• **SOURCE EXTRACT**:
* * *

Compare and contrast:

IOC chief hopes events will spur on SAR:

The Olympic equestrian events may provide the spark that ignites Hong Kong's sporting future, according to International Olympic Committee president Jacques Rogge...Hong Kong may have "a generation of athletes who will shine'' in international sporting events in the years ahead.
Just maybe not this generation. The SCMP:
Hong Kong might be "hosting" the equestrian events at the 2008 Beijing Olympic Games, but they have been told unequivocally by Chinese officials that none of the six wild cards normally available to the host city will be given to local riders.

"The equestrian events are part of the Beijing Olympics and it is not Hong Kong's. I don't think any wild card will be given to Hong Kong riders," said Yu Zaiqing, executive vice-president of the Beijing Organising Committee for the 2008 Olympic Games yesterday.

You see, Hong Kong's part of the Motherland...except when it's not.

Amidsts yesterday's post on Hong Kong's Olympian burden I mentioned the expected 35,000 arrivals due to the even are paltry. To put it in context, in May Hong Kong had 1.821 million tourist arrivals. And Jake van der Kamp, in his piece (see below the jump) on the issue today, points out that the average tourist expenditure is about $4,200, meaning these extra tourists bring in $134.4 million, not the Government's $350 million. Unless of course these Olympian visitors are big spenders...which isn't out of the question.

* * *

• **WHAT YOU SHOULD DO**: Pull out the whole post about Hong Kong and the Olympic equestrian events, word for word and with nothing changed. The rows have nothing to do with this.

• **ROWS**:

* * *

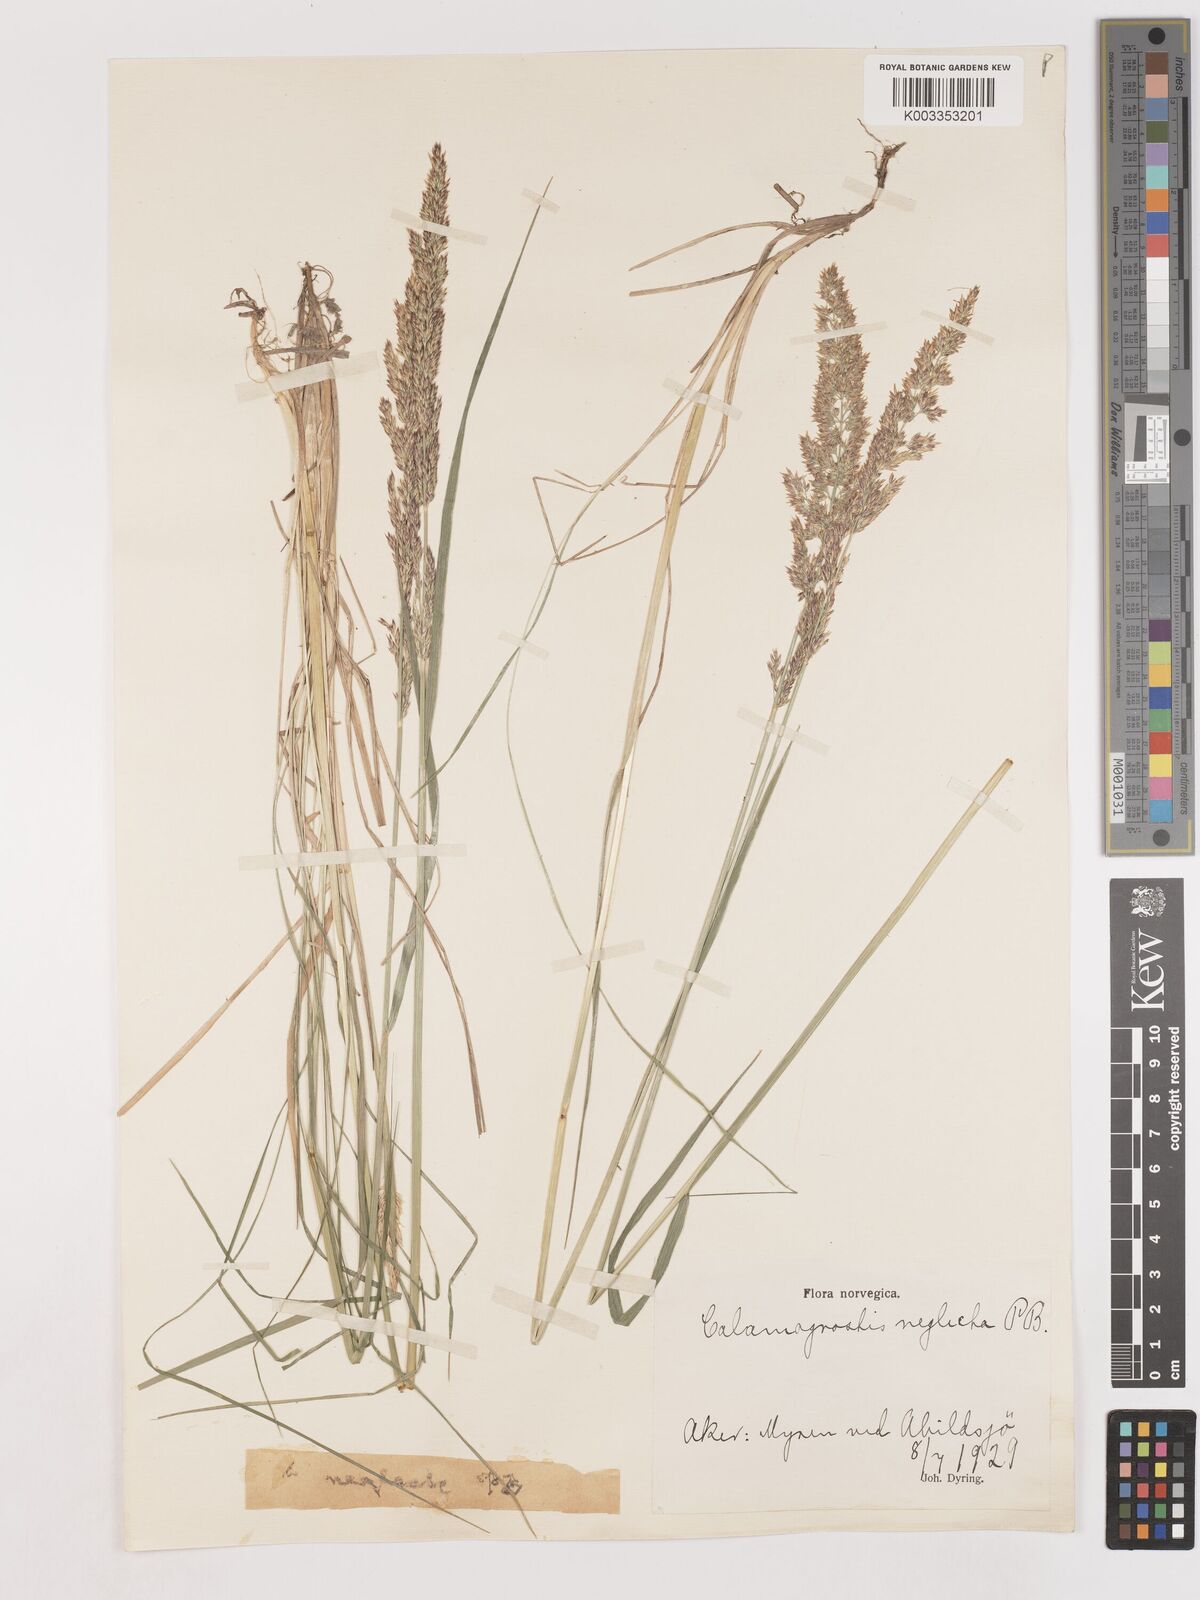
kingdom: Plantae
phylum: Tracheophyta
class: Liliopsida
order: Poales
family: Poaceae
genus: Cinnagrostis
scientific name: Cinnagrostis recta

* * *

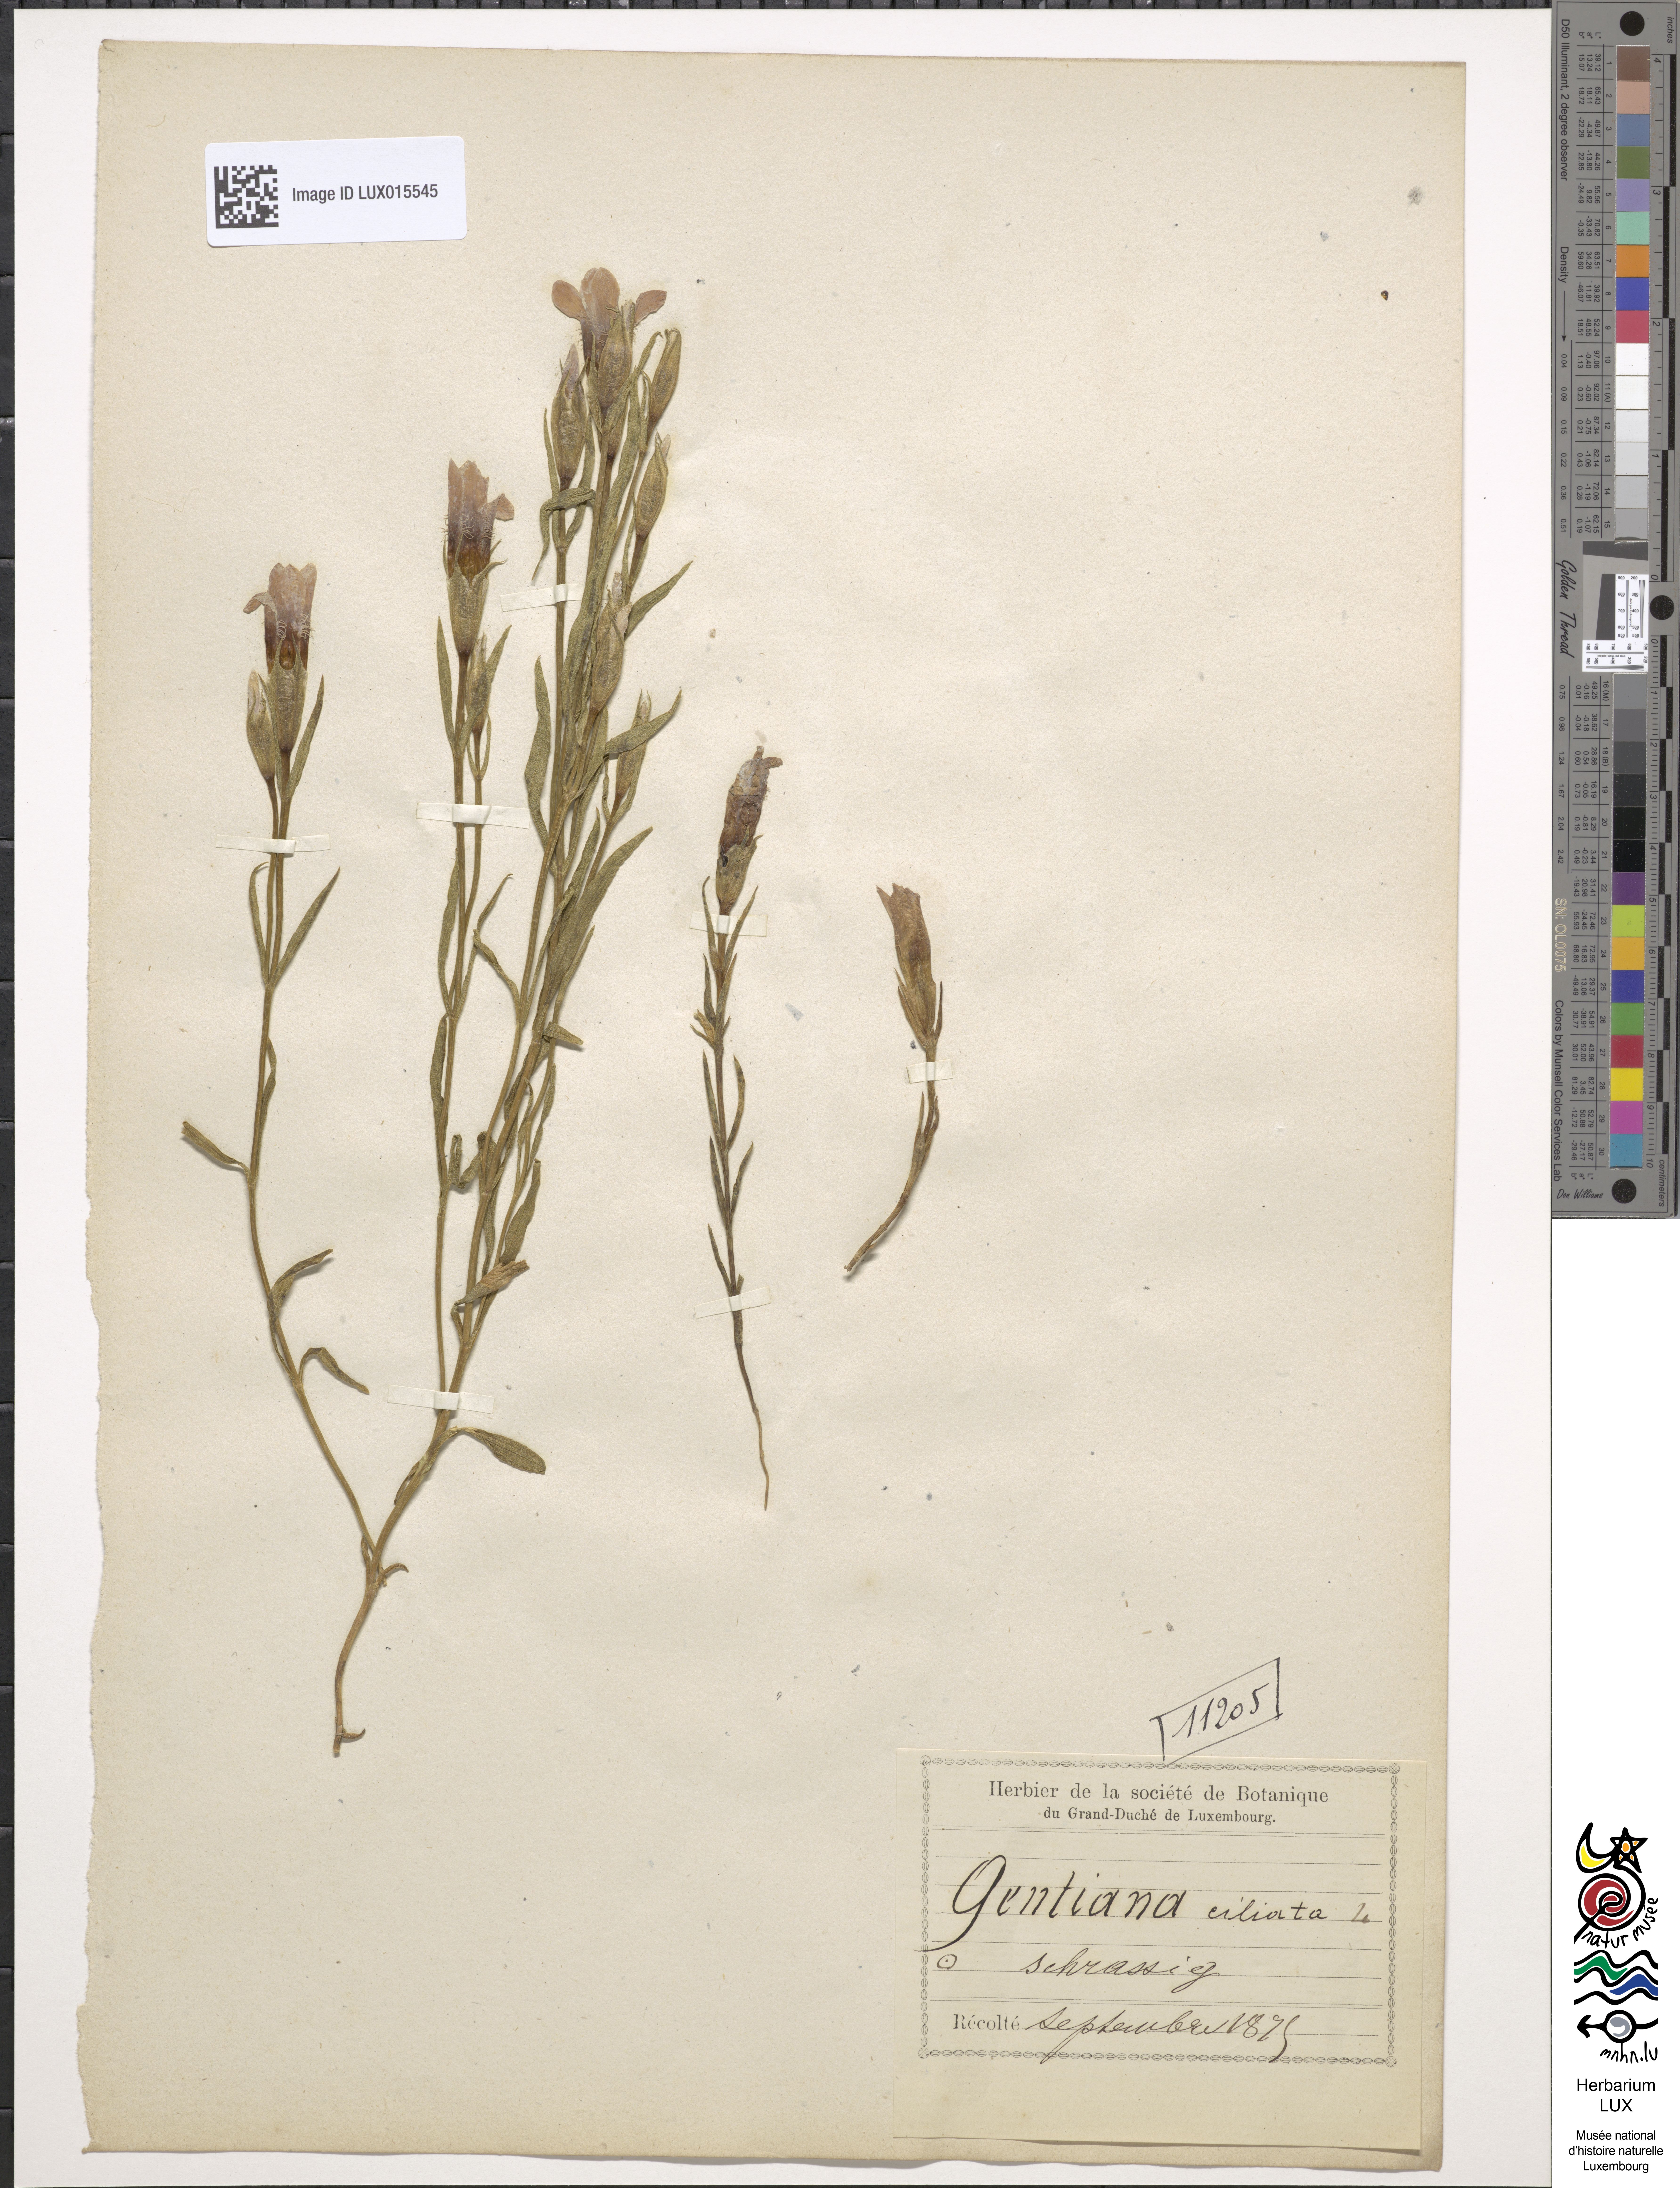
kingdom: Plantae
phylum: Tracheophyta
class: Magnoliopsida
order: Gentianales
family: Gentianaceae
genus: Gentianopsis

* * *

• **WRITTEN REPLY**:
Compare and contrast:

IOC chief hopes events will spur on SAR:

The Olympic equestrian events may provide the spark that ignites Hong Kong's sporting future, according to International Olympic Committee president Jacques Rogge...Hong Kong may have "a generation of athletes who will shine'' in international sporting events in the years ahead.
Just maybe not this generation. The SCMP:
Hong Kong might be "hosting" the equestrian events at the 2008 Beijing Olympic Games, but they have been told unequivocally by Chinese officials that none of the six wild cards normally available to the host city will be given to local riders.

"The equestrian events are part of the Beijing Olympics and it is not Hong Kong's. I don't think any wild card will be given to Hong Kong riders," said Yu Zaiqing, executive vice-president of the Beijing Organising Committee for the 2008 Olympic Games yesterday.

You see, Hong Kong's part of the Motherland...except when it's not.

Amidsts yesterday's post on Hong Kong's Olympian burden I mentioned the expected 35,000 arrivals due to the even are paltry. To put it in context, in May Hong Kong had 1.821 million tourist arrivals. And Jake van der Kamp, in his piece (see below the jump) on the issue today, points out that the average tourist expenditure is about $4,200, meaning these extra tourists bring in $134.4 million, not the Government's $350 million. Unless of course these Olympian visitors are big spenders...which isn't out of the question.